# Practice Question

## GMM

1.1. Build a GMM on the Iris data (first 2 features) and tune your model for different covariance types.

1.2. Plot the results as shown in the hands on.

## LDA

2.1. Perform Linear Discriminant Analysis on the Iris Data (first 2 features). 

2.2. Plot the results as shown in the hands on.

In [11]:
from sklearn import datasets
from sklearn.model_selection import train_test_split
from sklearn.mixture import GaussianMixture
from sklearn.metrics import accuracy_score
import numpy as np
import pandas as pd

import matplotlib as mpl
import matplotlib.pyplot as plt

# Import libraries here

In [2]:
# Load the iris dataset
iris = datasets.load_iris()
X = iris.data[:, :2]
y = iris.target

In [33]:
#split the dataset into train, valid and test
X_train, X_test, y_train, y_test = train_test_split(X, y, test_size=0.2, random_state=5)
X_train, X_val, y_train, y_val = train_test_split(X_train, y_train, test_size=0.2, random_state=5)

In [34]:
# select the best covariance_type hyperparameter within ['full', 'tied', 'diag', 'spherical']
# Train GMM model with the best covariance_type on the training and validation set
# Find Test accuracy on the test data.

hyperparameter = ['full', 'tied', 'diag', 'spherical']

for hp in hyperparameter:
    clf = GaussianMixture(n_components=3, covariance_type=hp)
    clf.fit(X_train, y_train)
    pred_val = clf.predict(X_val)
    print ('Test accuracy = ' + str(accuracy_score(y_val, pred_val)))


Test accuracy = 0.2916666666666667
Test accuracy = 0.625
Test accuracy = 0.125
Test accuracy = 0.125


In [20]:
# Plot the decision boundary.

# Visualize (Thanks Ron Weiss for this code.)

colors = ['navy', 'turquoise', 'darkorange']
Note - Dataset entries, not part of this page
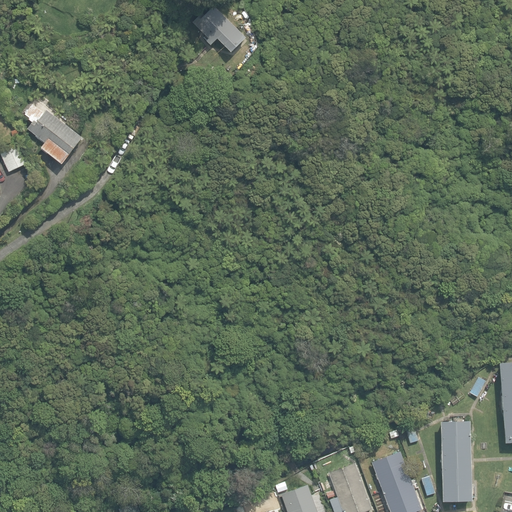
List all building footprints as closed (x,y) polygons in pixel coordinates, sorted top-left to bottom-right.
[(217,39),(230,53),(245,38),(214,6),(204,15),(202,13),(192,22),(208,39),(206,41),(210,46),(217,39)] [(41,148),(61,165),(62,164),(82,138),(62,123),(46,110),(44,113),(33,104),(25,114),(30,118),(29,120),(32,122),(27,128),(45,143),(41,148)] [(11,131),(13,138),(20,136),(17,129),(11,131)] [(0,153),(9,172),(28,163),(20,144),(0,153)] [(511,361),(498,363),(505,442),(511,441),(511,361)] [(469,392),(476,397),(485,381),(478,377),(469,392)] [(440,421),(442,501),(470,500),(468,420),(440,421)] [(404,425),(410,442),(418,440),(412,423),(404,425)] [(389,432),(391,438),(398,436),(396,429),(389,432)] [(371,462),(389,511),(412,511),(422,509),(400,451),(371,462)] [(362,511),(363,511),(372,508),(355,462),(328,472),(337,497),(330,500),(334,511),(362,511)] [(316,467),(320,477),(327,474),(323,464),(316,467)] [(421,478),(426,495),(434,493),(429,475),(421,478)] [(316,511),(307,485),(280,495),(286,511),(316,511)]
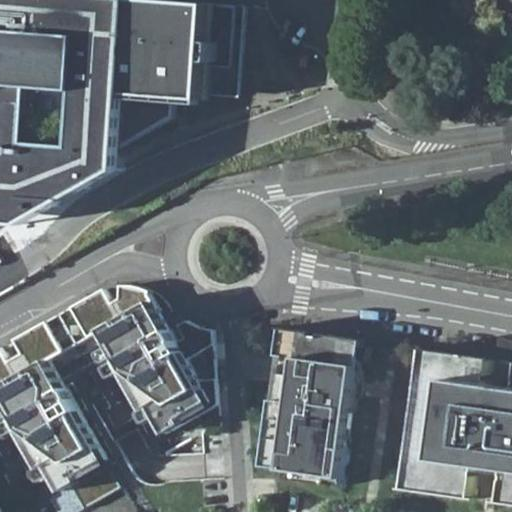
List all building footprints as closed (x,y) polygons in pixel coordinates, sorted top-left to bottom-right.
[(152,0),(0,0),(0,220),(20,222),(119,168),(122,126),(152,109),(153,91),(202,95),(210,5),(152,0)] [(80,476),(110,459),(53,359),(106,329),(124,356),(120,358),(148,407),(154,404),(170,431),(221,402),(220,377),(202,378),(192,359),(218,343),(218,341),(217,330),(215,329),(211,329),(207,328),(201,326),(197,324),(193,322),(189,319),(172,328),(152,293),(153,290),(152,289),(146,287),(143,286),(138,285),(133,284),(128,285),(123,285),(125,298),(116,303),(108,289),(17,340),(25,354),(12,362),(4,348),(0,350),(0,511),(3,511),(0,506),(0,389),(3,388),(19,416),(15,418),(43,468),(50,464),(65,491),(83,481),(80,476)] [(367,339),(287,328),(283,355),(291,356),(287,385),(278,384),(267,465),(347,477),(352,446),(349,445),(354,412),(359,412),(361,396),(360,395),(356,395),(356,386),(361,387),(367,339)] [(504,502),(511,502),(511,388),(492,386),(496,358),(428,348),(408,488),(476,498),(481,465),(509,469),(504,502)] [(291,356),(283,355),(278,384),(287,385),(291,356)] [(354,412),(349,445),(352,446),(359,412),(354,412)] [(83,481),(112,464),(110,459),(80,476),(83,481)] [(89,508),(125,487),(112,464),(76,485),(89,508)] [(293,478),(347,485),(347,477),(294,470),(293,478)]
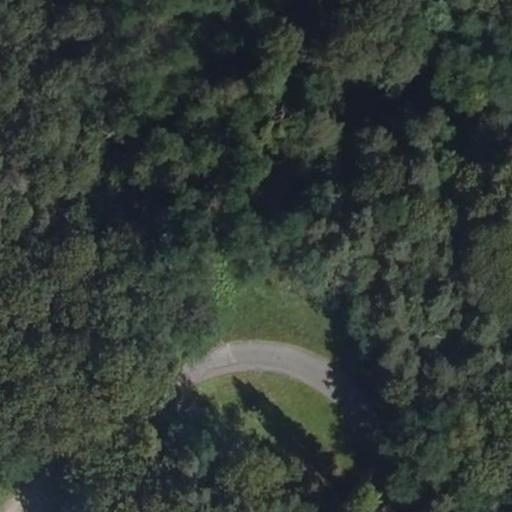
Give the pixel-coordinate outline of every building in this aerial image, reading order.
[(354,32),(368,1),(366,0),(337,0),(328,21),(354,32)] [(465,16),(463,12),(460,8),(456,5),(451,3),(446,3),(442,3),(437,5),(433,8),(430,12),(428,16),(427,21),(427,26),(429,30),(431,34),(435,38),(439,40),(444,42),(449,42),(453,40),(457,38),(461,35),(464,31),(465,26),(466,21),(465,16)] [(445,133),(433,82),(417,86),(420,100),(398,105),(395,91),(379,95),(391,147),(419,140),(445,133)] [(420,100),(417,86),(395,91),(398,105),(420,100)] [(511,152),(511,124),(474,134),(481,161),(511,152)] [(448,148),(445,133),(419,140),(422,155),(448,148)]
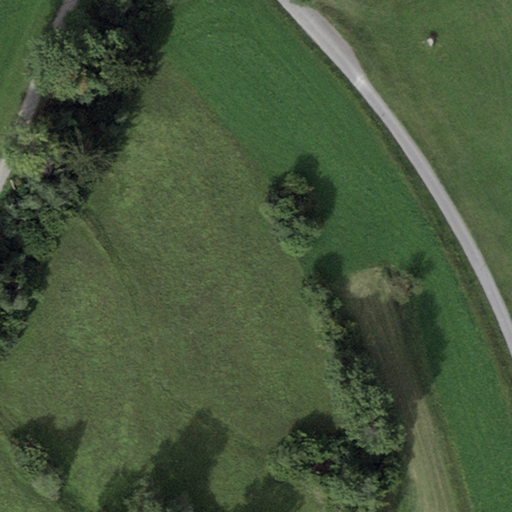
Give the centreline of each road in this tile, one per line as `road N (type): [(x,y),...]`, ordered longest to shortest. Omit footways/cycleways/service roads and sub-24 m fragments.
road 1 (track): [(285,0),(347,68),(468,243),(511,342)]
road 2 (track): [(0,171),(70,0)]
def make_ellipses(gmm, ax):
    for n, color in enumerate(colors):
        
        if gmm.covariance_type == 'full':
            covariances = gmm.covariances_[n][:2, :2]
        elif gmm.covariance_type == 'tied':
            covariances = gmm.covariances_[:2, :2]
        elif gmm.covariance_type == 'diag':
            covariances = np.diag(gmm.covariances_[n][:2])
        elif gmm.covariance_type == 'spherical':
            covariances = np.eye(gmm.means_.shape[1]) * gmm.covariances_[n]
            
        v, w = np.linalg.eigh(covariances)
        u = w[0] / np.linalg.norm(w[0])
        angle = np.arctan2(u[1], u[0])
        angle = 180 * angle / np.pi  # convert to degrees
        v = 2. * np.sqrt(2.) * np.sqrt(v)
        ell = mpl.patches.Ellipse(gmm.means_[n, :2], v[0], v[1], 180 + angle, color=color)
        ell.set_alpha(0.5)
        ax.add_artist(ell)



In [21]:
for n, color in enumerate(colors):
    print(n, color)

0 navy
1 turquoise
2 darkorange


In [None]:

clf = GaussianMixture(n_components=3, covariance_type='diag')
clf.fit(X_train, y_train)
pred_test = clf.predict(X_test)

# Plot
plt.figure(figsize=(10,10))
plt.ylim([-1,3])
plt.xlim([11,15])
plt.xlabel('Alcohol', fontsize=15)
plt.ylabel('Hue', fontsize=15)
h = plt.subplot()
make_ellipses(clf, h)

# Plot train data with dots
for n, color in enumerate(colors):
    train_data = pd.DataFrame(X_train)
    plt.scatter(train_data[0], train_data[1], s=10, color=color)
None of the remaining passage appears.